とある企業の恋愛事情 -ある社長秘書とコンビニ店員の場合-

 スタッフとの最後の打ち合わせを終え、俊介はチャペルに向かった。

 もうそろそろ参列者達が席につき始めている頃だろう。何度もリハーサルしたから今更不安はないが、藤宮家のパーティよりも緊張するかもしれない。

 やがて廊下の向こうから綾芽が介添人を連れてやって来た。

 綾芽は両親がいない。招けるような親族もいない。そのため、俊介と一緒にバージンロードを歩くことにしたのだ。

 綾芽は俊介の前に来ると、嬉しそうに笑った。そして俊介はようやく、先ほど綾芽が言っていた意味に気がついた。

 綾芽が持っていたブーケにはアヤメの花が入っていた。だが、前に見た花束よりも少し感じが違って見える。

「今の時期アヤメの花はないので、これだけ造花になっちゃったんです」

「自分で作ったのか?」

「はい。

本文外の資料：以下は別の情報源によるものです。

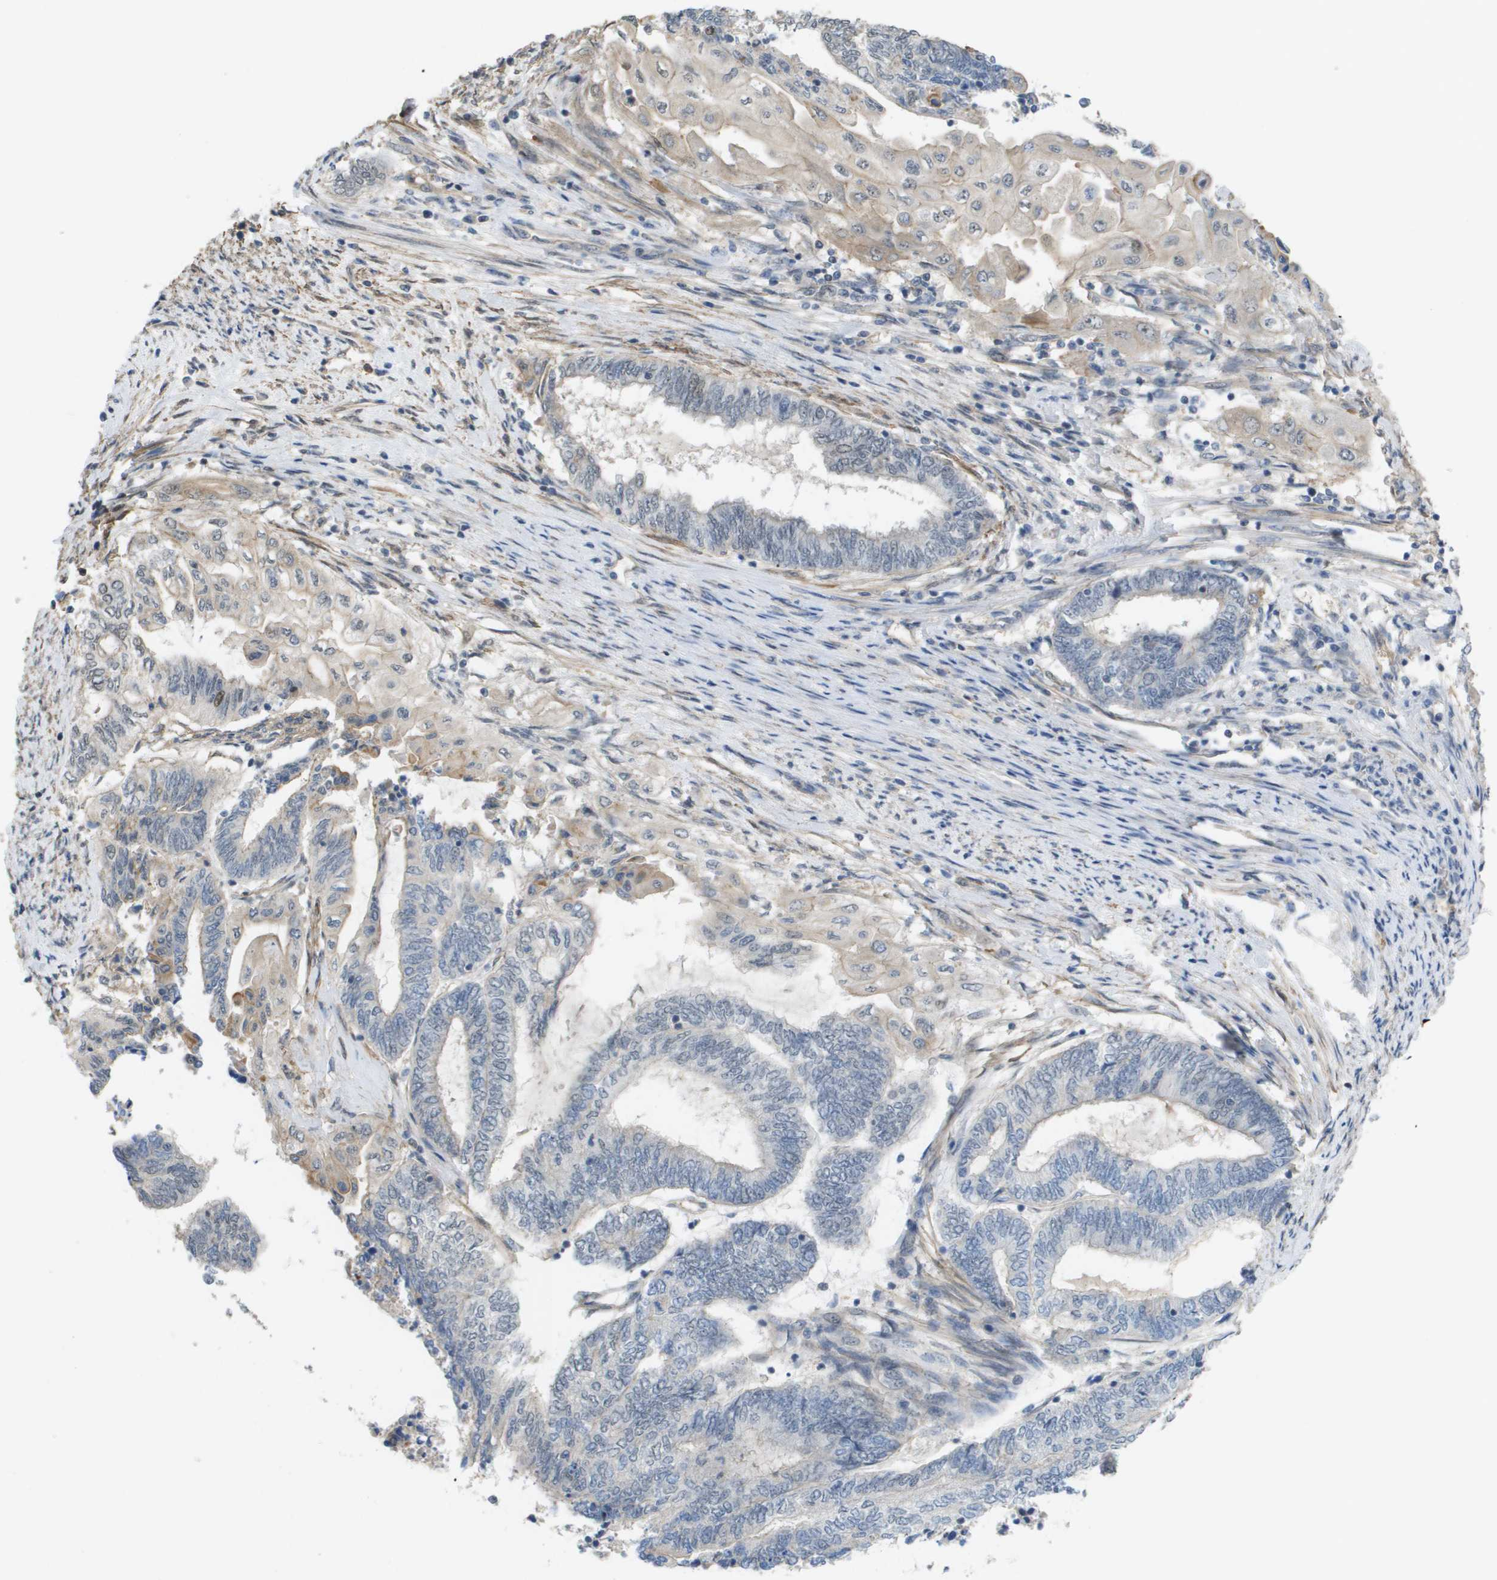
{"staining": {"intensity": "negative", "quantity": "none", "location": "none"}, "tissue": "endometrial cancer", "cell_type": "Tumor cells", "image_type": "cancer", "snomed": [{"axis": "morphology", "description": "Adenocarcinoma, NOS"}, {"axis": "topography", "description": "Uterus"}, {"axis": "topography", "description": "Endometrium"}], "caption": "The histopathology image shows no significant expression in tumor cells of adenocarcinoma (endometrial).", "gene": "RNF112", "patient": {"sex": "female", "age": 70}}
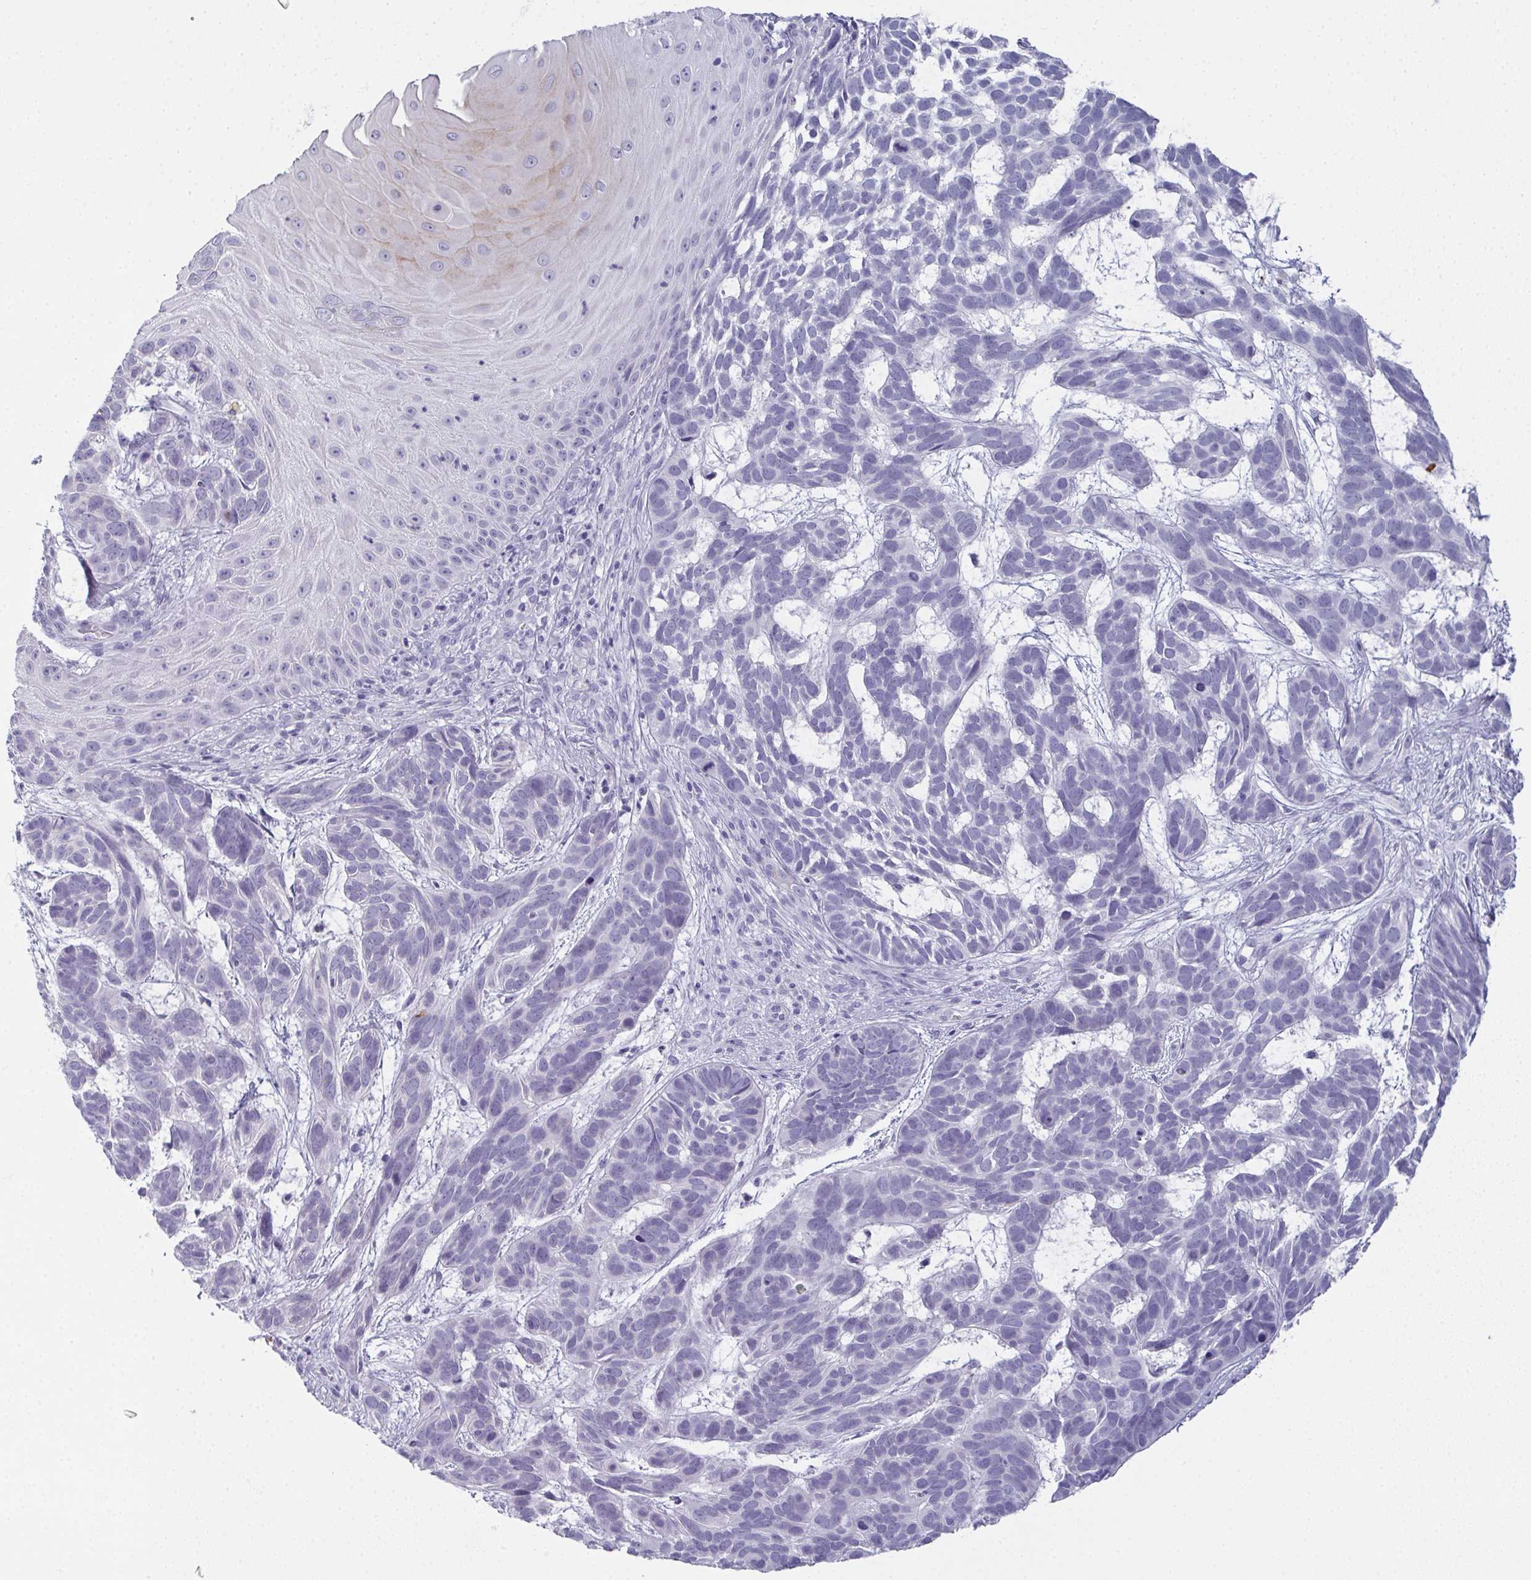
{"staining": {"intensity": "negative", "quantity": "none", "location": "none"}, "tissue": "skin cancer", "cell_type": "Tumor cells", "image_type": "cancer", "snomed": [{"axis": "morphology", "description": "Basal cell carcinoma"}, {"axis": "topography", "description": "Skin"}], "caption": "The immunohistochemistry (IHC) image has no significant staining in tumor cells of basal cell carcinoma (skin) tissue.", "gene": "SLC36A2", "patient": {"sex": "male", "age": 78}}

どうしてもこのお花を入れたくて」

 来た時に持っていた大きな荷物はこれだったらしい。

 扉の内側から牧師が喋っている声が聞こえる。やがて少しして、新郎新婦────俊介と綾芽の入場を知らせる声が聞こえた。

「綾芽」

「はい」

「やっと家族になれるな」

 脇にいたスタッフが扉を開ける。俊介は息を吸い込んで、足を踏み出した。

 綾芽の腕を握る手がきゅっと俊介に絡んだ。隣で小さく、「はい」と涙声が聞こえた。